-- Input data follows --

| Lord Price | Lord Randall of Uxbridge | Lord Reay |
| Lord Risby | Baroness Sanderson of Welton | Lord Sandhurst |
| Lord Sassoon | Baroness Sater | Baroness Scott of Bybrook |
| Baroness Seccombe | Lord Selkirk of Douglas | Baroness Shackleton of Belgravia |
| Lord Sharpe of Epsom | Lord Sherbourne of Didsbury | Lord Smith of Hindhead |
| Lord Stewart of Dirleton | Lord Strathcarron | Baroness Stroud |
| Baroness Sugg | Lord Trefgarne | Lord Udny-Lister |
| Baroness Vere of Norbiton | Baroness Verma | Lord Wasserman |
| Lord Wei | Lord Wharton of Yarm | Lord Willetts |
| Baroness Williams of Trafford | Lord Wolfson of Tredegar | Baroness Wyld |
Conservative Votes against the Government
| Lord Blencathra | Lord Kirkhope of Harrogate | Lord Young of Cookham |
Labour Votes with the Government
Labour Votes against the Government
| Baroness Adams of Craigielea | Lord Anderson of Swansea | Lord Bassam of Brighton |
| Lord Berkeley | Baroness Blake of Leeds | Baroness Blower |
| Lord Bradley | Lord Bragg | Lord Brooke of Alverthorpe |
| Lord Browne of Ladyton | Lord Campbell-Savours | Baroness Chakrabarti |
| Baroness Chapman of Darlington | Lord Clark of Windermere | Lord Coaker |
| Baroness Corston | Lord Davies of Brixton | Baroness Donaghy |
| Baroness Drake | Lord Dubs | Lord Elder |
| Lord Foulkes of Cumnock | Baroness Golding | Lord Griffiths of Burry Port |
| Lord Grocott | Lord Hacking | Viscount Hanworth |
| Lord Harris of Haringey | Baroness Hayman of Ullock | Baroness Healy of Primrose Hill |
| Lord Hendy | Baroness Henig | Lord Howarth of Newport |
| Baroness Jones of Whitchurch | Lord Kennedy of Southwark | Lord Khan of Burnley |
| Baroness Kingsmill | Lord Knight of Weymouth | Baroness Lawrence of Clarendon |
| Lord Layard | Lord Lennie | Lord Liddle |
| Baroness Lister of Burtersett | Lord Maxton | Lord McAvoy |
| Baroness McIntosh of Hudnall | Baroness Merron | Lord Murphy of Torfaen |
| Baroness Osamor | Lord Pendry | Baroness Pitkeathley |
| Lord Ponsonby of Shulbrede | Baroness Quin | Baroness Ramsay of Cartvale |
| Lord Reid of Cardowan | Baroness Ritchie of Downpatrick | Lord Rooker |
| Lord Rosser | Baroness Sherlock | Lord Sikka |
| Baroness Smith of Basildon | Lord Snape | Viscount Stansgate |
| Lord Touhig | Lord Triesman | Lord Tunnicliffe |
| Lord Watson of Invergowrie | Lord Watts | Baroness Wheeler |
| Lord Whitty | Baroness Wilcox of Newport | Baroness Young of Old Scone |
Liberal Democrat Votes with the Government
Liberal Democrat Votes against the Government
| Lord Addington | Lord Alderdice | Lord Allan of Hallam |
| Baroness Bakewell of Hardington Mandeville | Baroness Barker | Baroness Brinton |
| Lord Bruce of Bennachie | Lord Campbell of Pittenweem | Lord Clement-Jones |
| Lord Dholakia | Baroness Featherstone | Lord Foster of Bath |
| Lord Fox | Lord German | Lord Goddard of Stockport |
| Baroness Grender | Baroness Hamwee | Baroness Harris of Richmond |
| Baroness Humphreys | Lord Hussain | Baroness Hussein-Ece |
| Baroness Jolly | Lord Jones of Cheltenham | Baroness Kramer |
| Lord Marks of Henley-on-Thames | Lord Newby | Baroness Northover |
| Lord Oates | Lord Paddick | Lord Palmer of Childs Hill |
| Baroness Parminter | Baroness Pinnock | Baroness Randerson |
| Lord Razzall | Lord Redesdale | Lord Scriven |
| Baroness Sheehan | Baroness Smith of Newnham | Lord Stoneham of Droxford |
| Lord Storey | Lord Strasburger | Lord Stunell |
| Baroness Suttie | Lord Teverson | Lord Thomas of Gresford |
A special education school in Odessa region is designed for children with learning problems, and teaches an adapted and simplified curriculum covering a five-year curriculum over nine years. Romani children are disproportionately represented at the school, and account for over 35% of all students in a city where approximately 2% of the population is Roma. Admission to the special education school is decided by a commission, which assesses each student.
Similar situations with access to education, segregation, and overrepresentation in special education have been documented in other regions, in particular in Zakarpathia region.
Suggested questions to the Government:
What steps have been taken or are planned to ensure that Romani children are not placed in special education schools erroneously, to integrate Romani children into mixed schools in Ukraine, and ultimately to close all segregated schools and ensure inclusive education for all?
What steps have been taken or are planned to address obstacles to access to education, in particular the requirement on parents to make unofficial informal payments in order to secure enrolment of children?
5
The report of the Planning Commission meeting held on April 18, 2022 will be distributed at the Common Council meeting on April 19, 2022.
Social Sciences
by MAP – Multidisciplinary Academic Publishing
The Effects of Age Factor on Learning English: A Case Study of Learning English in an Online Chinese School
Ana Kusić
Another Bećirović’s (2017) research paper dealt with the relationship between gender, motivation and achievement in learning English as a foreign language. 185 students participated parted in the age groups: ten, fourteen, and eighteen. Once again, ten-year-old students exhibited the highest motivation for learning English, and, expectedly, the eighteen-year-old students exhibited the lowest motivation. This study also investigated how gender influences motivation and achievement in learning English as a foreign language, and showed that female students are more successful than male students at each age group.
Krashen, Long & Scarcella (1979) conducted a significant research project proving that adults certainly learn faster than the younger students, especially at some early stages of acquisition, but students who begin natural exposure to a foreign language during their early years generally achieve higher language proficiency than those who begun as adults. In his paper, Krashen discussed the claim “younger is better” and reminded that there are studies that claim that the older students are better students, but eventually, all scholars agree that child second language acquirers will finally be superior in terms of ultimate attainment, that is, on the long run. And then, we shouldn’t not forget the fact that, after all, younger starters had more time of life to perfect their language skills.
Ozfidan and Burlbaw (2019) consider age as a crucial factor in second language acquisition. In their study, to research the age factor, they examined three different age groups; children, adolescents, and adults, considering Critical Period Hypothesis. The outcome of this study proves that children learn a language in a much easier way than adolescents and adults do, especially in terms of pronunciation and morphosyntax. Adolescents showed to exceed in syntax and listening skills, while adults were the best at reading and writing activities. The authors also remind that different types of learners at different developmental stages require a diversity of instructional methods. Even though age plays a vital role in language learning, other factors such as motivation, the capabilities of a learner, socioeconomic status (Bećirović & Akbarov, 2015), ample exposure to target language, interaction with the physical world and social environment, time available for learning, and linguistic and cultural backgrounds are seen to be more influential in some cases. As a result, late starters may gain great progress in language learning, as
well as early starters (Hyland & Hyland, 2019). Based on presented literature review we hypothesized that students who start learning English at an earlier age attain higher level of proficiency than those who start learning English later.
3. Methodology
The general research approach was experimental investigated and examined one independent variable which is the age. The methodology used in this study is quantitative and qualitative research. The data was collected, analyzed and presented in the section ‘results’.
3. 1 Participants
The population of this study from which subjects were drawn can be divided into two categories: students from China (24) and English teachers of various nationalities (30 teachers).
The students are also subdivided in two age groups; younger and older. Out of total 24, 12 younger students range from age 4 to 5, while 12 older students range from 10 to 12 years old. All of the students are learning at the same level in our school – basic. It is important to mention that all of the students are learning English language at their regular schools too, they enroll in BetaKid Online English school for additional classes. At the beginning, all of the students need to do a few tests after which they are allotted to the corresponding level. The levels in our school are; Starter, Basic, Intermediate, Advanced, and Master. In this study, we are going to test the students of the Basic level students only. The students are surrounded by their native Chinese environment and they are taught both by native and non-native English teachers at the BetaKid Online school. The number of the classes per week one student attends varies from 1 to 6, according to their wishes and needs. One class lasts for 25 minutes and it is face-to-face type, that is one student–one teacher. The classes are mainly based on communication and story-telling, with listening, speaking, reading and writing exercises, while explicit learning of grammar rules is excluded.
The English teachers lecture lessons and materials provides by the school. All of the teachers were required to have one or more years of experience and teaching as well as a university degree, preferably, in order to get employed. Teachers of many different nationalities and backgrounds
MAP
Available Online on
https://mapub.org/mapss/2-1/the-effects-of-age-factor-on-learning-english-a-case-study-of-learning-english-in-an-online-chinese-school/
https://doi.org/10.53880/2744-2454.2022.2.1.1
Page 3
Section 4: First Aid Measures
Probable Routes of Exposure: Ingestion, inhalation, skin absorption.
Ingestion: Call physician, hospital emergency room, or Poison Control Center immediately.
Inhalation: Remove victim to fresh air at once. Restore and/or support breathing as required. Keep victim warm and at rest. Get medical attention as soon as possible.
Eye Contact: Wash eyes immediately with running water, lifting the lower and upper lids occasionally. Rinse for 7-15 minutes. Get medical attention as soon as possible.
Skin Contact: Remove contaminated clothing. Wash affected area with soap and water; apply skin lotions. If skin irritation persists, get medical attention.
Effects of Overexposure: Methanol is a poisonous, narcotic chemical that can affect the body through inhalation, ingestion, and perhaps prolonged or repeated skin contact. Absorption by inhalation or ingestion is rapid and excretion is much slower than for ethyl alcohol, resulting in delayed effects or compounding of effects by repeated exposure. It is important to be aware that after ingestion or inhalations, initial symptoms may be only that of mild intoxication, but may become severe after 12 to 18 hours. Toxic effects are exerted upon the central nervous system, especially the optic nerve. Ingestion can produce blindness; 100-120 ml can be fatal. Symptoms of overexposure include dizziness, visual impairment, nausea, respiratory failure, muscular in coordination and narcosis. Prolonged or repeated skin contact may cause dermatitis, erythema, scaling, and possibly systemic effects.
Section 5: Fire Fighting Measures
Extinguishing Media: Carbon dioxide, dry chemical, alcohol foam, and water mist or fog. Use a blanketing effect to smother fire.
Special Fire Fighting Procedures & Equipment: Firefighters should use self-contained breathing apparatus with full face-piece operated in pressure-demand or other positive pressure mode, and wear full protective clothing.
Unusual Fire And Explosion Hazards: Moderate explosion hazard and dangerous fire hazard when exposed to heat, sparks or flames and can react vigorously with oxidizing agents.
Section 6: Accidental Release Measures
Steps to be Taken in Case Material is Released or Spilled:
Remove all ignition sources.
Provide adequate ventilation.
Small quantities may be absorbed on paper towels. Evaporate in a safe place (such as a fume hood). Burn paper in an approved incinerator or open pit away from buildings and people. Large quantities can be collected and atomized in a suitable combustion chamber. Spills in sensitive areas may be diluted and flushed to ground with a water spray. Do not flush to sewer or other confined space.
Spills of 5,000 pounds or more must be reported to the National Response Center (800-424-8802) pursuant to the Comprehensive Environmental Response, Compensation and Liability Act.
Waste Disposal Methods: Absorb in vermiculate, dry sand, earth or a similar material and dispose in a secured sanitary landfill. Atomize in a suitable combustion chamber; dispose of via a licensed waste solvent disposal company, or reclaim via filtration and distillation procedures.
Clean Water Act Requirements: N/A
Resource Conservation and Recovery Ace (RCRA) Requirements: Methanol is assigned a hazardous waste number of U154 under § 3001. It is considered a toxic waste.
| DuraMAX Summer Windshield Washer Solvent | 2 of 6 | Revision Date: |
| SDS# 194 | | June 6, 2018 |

-- Input data concluded --

What to work on: Write out exactly the lines above between the line with "What steps have been taken or are planned to ensure" and the line with "Social Sciences", inclusive, and nothing beyond them.

Your solution:
What steps have been taken or are planned to ensure that Romani children are not placed in special education schools erroneously, to integrate Romani children into mixed schools in Ukraine, and ultimately to close all segregated schools and ensure inclusive education for all?
What steps have been taken or are planned to address obstacles to access to education, in particular the requirement on parents to make unofficial informal payments in order to secure enrolment of children?
5
The report of the Planning Commission meeting held on April 18, 2022 will be distributed at the Common Council meeting on April 19, 2022.
Social Sciences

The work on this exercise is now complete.